The Jews in England were expulsed in 1290 and only emancipated in the 19th century. British Jews had numbered fewer than 10,000 in 1800 but around 120,000 after 1881 when Russian Jews settled permanently in Britain.[15]


And we won't mention how you make false claims of English religious persecution when persicution of Muslims in the US seems o offend you to no end.

Care to explain?
Baldimo
 
  0  
Reply Fri 21 Aug, 2015 11:50 am
@bobsal u1553115,
It was the reason they left England.
izzythepush
 
  2  
Reply Fri 21 Aug, 2015 01:22 pm
@Baldimo,
No the reason they left England was because they wanted far harsher, stricter, religious laws. They were the ISIS of their day.

Quote:
the Puritan fathers of the Massachusetts Bay Colony did not countenance tolerance of opposing religious views. Their “city upon a hill” was a theocracy that brooked no dissent, religious or political.
The most famous dissidents within the Puritan community, Roger Williams and Anne Hutchinson, were banished following disagreements over theology and policy. From Puritan Boston’s earliest days, Catholics (“Papists”) were anathema and were banned from the colonies, along with other non-Puritans.
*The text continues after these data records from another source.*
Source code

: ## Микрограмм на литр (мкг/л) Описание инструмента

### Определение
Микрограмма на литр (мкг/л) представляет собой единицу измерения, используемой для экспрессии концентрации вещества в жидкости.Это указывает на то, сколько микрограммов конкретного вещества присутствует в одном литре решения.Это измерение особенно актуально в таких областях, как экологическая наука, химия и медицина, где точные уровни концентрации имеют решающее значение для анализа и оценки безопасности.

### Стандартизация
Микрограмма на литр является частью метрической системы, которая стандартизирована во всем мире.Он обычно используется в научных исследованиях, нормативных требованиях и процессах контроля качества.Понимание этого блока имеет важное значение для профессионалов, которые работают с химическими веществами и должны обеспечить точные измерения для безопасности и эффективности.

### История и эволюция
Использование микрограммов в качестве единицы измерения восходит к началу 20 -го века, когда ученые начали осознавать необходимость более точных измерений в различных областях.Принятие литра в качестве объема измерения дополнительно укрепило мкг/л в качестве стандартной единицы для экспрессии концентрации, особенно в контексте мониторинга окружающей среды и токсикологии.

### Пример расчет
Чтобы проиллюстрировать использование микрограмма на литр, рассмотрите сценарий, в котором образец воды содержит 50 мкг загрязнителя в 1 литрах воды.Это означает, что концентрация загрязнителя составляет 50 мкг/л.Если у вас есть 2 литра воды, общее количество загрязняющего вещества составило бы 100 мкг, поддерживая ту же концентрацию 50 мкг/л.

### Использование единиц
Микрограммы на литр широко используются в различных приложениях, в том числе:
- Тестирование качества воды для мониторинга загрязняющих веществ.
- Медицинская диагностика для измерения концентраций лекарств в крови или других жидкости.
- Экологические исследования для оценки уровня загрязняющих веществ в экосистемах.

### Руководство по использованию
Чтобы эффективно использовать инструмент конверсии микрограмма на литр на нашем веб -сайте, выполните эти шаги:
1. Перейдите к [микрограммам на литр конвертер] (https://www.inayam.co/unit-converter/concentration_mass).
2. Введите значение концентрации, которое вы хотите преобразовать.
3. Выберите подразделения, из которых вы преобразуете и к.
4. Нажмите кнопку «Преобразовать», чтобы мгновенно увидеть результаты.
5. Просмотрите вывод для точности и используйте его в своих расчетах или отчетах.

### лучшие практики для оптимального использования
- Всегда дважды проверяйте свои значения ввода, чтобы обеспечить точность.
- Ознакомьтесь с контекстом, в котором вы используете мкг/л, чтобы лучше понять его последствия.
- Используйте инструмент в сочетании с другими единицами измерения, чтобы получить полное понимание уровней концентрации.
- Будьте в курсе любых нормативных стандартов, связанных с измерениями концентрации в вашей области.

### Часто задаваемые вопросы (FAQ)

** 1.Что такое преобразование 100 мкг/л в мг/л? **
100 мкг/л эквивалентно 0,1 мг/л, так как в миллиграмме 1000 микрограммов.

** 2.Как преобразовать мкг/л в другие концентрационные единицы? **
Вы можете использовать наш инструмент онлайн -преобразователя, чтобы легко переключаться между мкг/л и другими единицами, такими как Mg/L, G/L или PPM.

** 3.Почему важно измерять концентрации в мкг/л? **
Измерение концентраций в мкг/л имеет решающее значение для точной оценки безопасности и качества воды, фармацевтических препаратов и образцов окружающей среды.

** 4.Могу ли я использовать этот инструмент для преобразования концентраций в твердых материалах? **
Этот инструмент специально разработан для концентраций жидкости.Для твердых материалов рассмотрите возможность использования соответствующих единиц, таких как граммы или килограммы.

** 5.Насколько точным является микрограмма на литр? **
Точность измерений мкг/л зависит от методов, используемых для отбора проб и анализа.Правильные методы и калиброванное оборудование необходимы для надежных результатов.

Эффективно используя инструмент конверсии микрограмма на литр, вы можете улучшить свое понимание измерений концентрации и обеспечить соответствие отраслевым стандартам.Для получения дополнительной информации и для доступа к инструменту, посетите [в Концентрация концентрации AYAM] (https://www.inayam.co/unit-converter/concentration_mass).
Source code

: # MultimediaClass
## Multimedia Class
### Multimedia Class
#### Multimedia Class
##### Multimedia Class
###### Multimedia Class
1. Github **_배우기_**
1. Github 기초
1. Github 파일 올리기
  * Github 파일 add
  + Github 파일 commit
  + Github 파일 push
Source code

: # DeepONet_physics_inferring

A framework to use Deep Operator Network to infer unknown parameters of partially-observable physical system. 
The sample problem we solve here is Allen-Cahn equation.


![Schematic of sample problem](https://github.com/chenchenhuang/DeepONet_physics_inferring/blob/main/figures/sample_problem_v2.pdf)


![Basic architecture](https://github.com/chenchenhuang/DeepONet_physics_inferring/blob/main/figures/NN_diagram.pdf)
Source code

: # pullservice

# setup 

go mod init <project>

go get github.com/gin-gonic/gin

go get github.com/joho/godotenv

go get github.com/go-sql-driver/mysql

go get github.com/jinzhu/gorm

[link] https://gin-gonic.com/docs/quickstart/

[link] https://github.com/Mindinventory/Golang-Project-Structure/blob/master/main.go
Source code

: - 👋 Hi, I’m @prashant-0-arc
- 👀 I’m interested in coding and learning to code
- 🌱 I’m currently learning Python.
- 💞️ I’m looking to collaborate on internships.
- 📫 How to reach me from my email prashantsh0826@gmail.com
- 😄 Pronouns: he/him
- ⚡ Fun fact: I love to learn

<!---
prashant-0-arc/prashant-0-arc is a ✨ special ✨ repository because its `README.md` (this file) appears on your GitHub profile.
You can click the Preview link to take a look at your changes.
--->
Four Quakers were hanged in Boston between 1659 and 1661 for persistently returning to the city to stand up for their beliefs.

Throughout the colonial era, Anglo-American antipathy toward Catholics—especially French and Spanish Catholics—was pronounced and often reflected in the sermons of such famous clerics as Cotton Mather and in statutes that discriminated against Catholics in matters of property and voting. Anti-Catholic feelings even contributed to the revolutionary mood in America after King George III extended an olive branch to French Catholics in Canada with the Quebec Act of 1774, which recognized their religion.


http://www.smithsonianmag.com/history/americas-true-history-of-religious-tolerance-61312684/?no-ist=&page=2
izzythepush
 
  2  
Reply Fri 21 Aug, 2015 01:23 pm
@Baldimo,
You can't help playing the victim can you? My nasty old ancestors persecuted yours, diddums.

Try growing a pair, you're as bad as Hawkeye.
Baldimo
 
  0  
Reply Fri 21 Aug, 2015 01:31 pm
@izzythepush,
As usual, your post does not relate to the subject as you claim. Even the name of the article says this is about the America's and has nothing to do with why they left England.